-- RECORDS SUPPLIED follows --

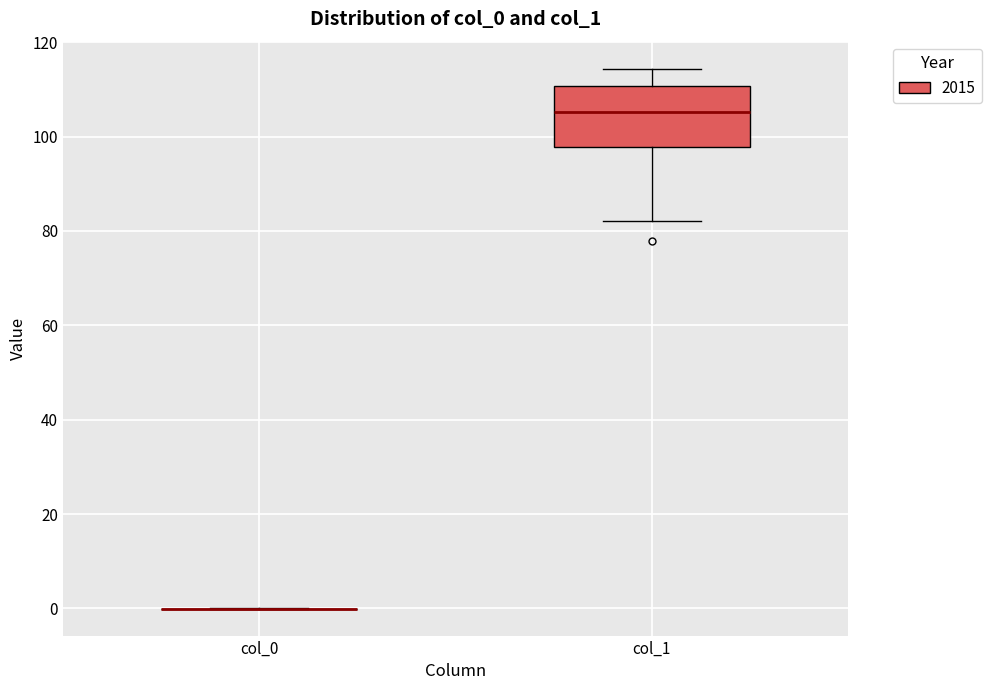

Reading left to right, read every box against the y-axis: the position of its median line, the range the box covers, and the ends of its whiskers. The values are not printed on the chart, so give them approximately, as read against the axis.

col_0: box collapsed to a line at 0, whiskers 0 to 0
col_1: median 106, box 98 to 110, whiskers 82 to 114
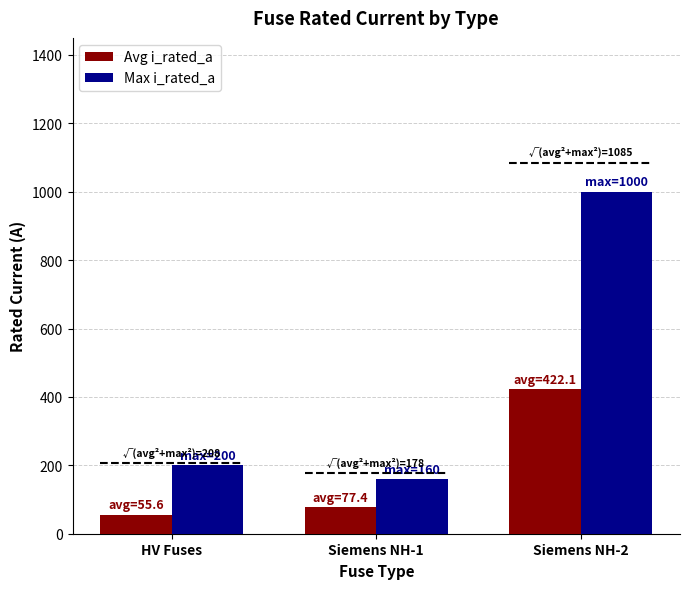

At how many categories does at least one series exceed 811?

1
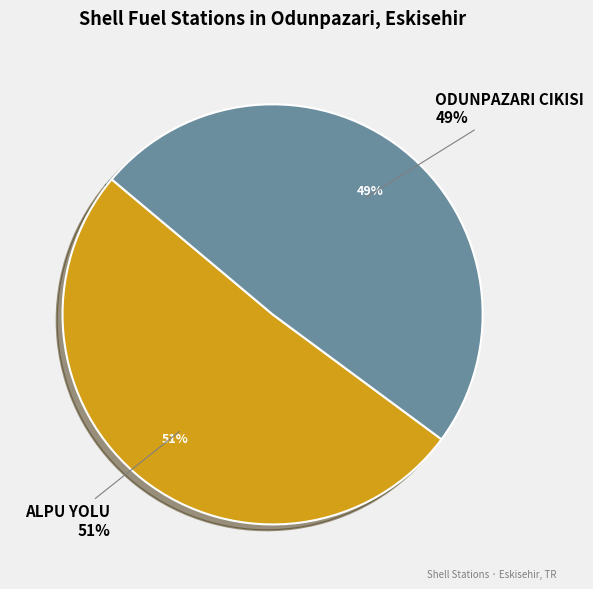

Is it true that ODUNPAZARI CIKISI is 42% of the pie?

False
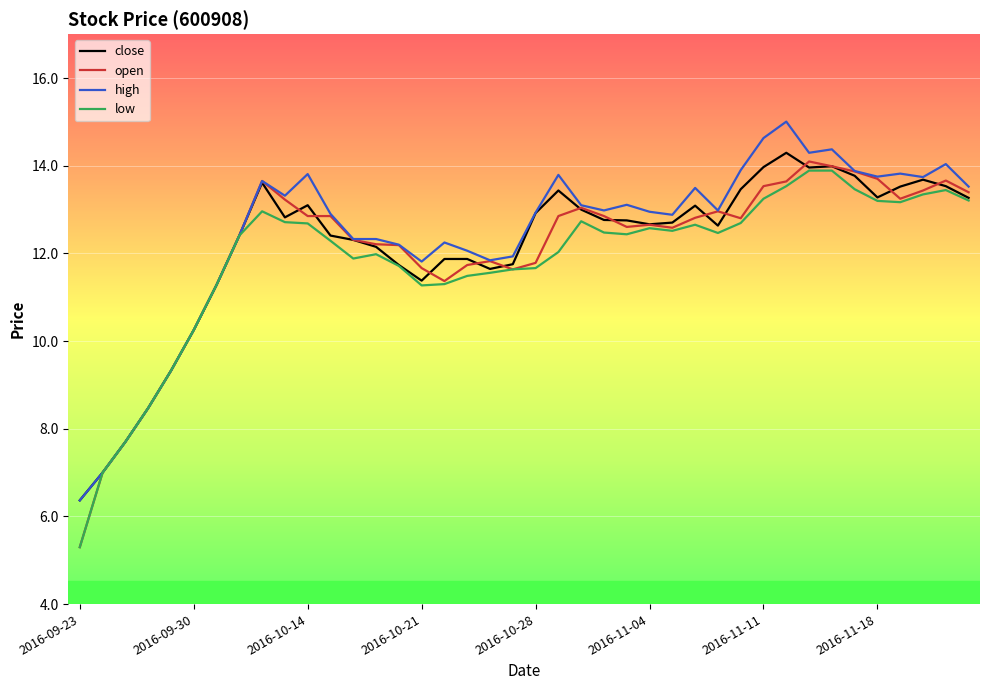

True or false: high has more than 1 interior local peaks.

True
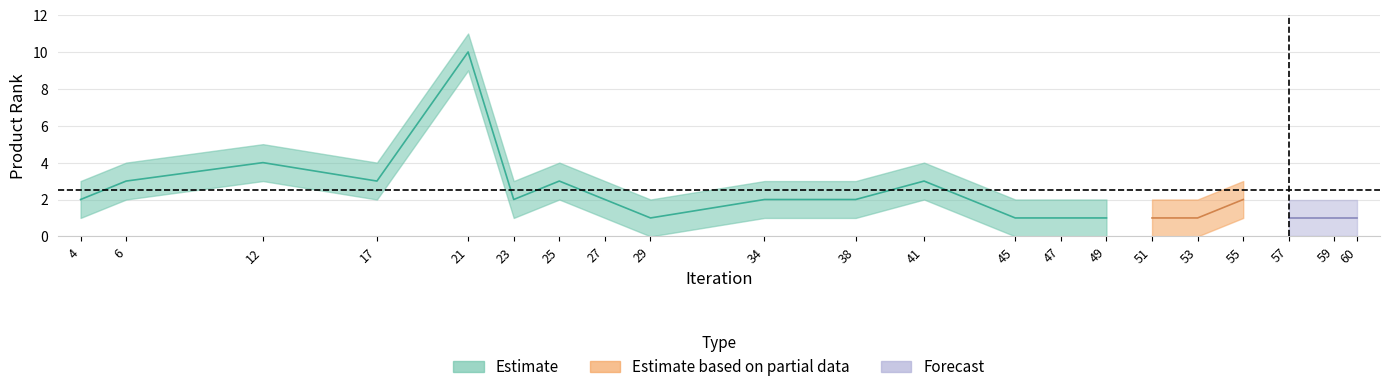

What is the average value of the lower_band series?

1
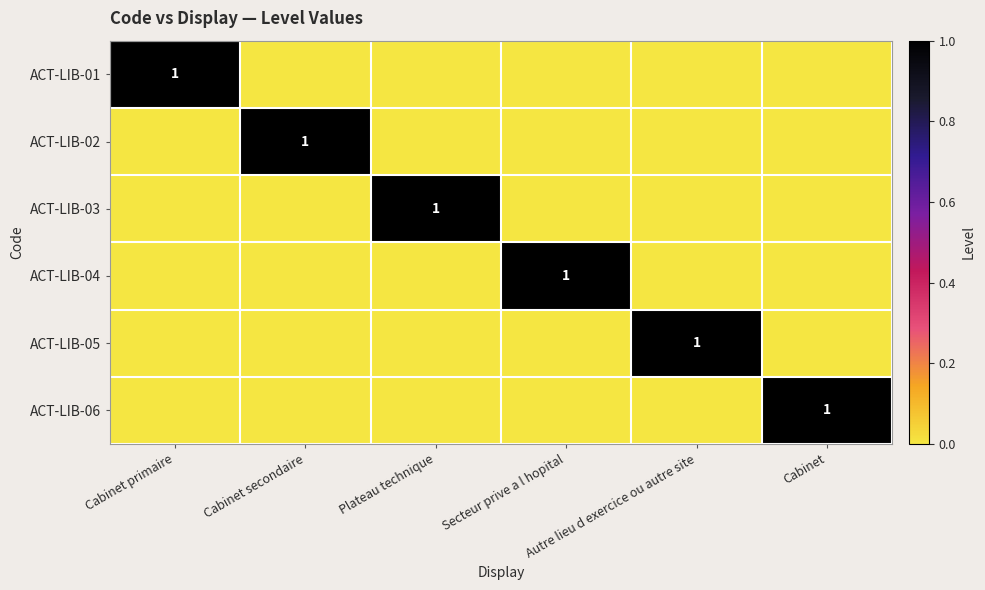

What is the greatest value displayed?

1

-- RECORDS SUPPLIED concluded --

= WHAT IS BEING ASKED =
Repeat all of the records above word for word, leaving out the pictures.

= TASK OUTPUT =
Reading left to right, read every box against the y-axis: the position of its median line, the range the box covers, and the ends of its whiskers. The values are not printed on the chart, so give them approximately, as read against the axis.

col_0: box collapsed to a line at 0, whiskers 0 to 0
col_1: median 106, box 98 to 110, whiskers 82 to 114

At how many categories does at least one series exceed 811?

1

Is it true that ODUNPAZARI CIKISI is 42% of the pie?

False

True or false: high has more than 1 interior local peaks.

True

What is the average value of the lower_band series?

1

What is the greatest value displayed?

1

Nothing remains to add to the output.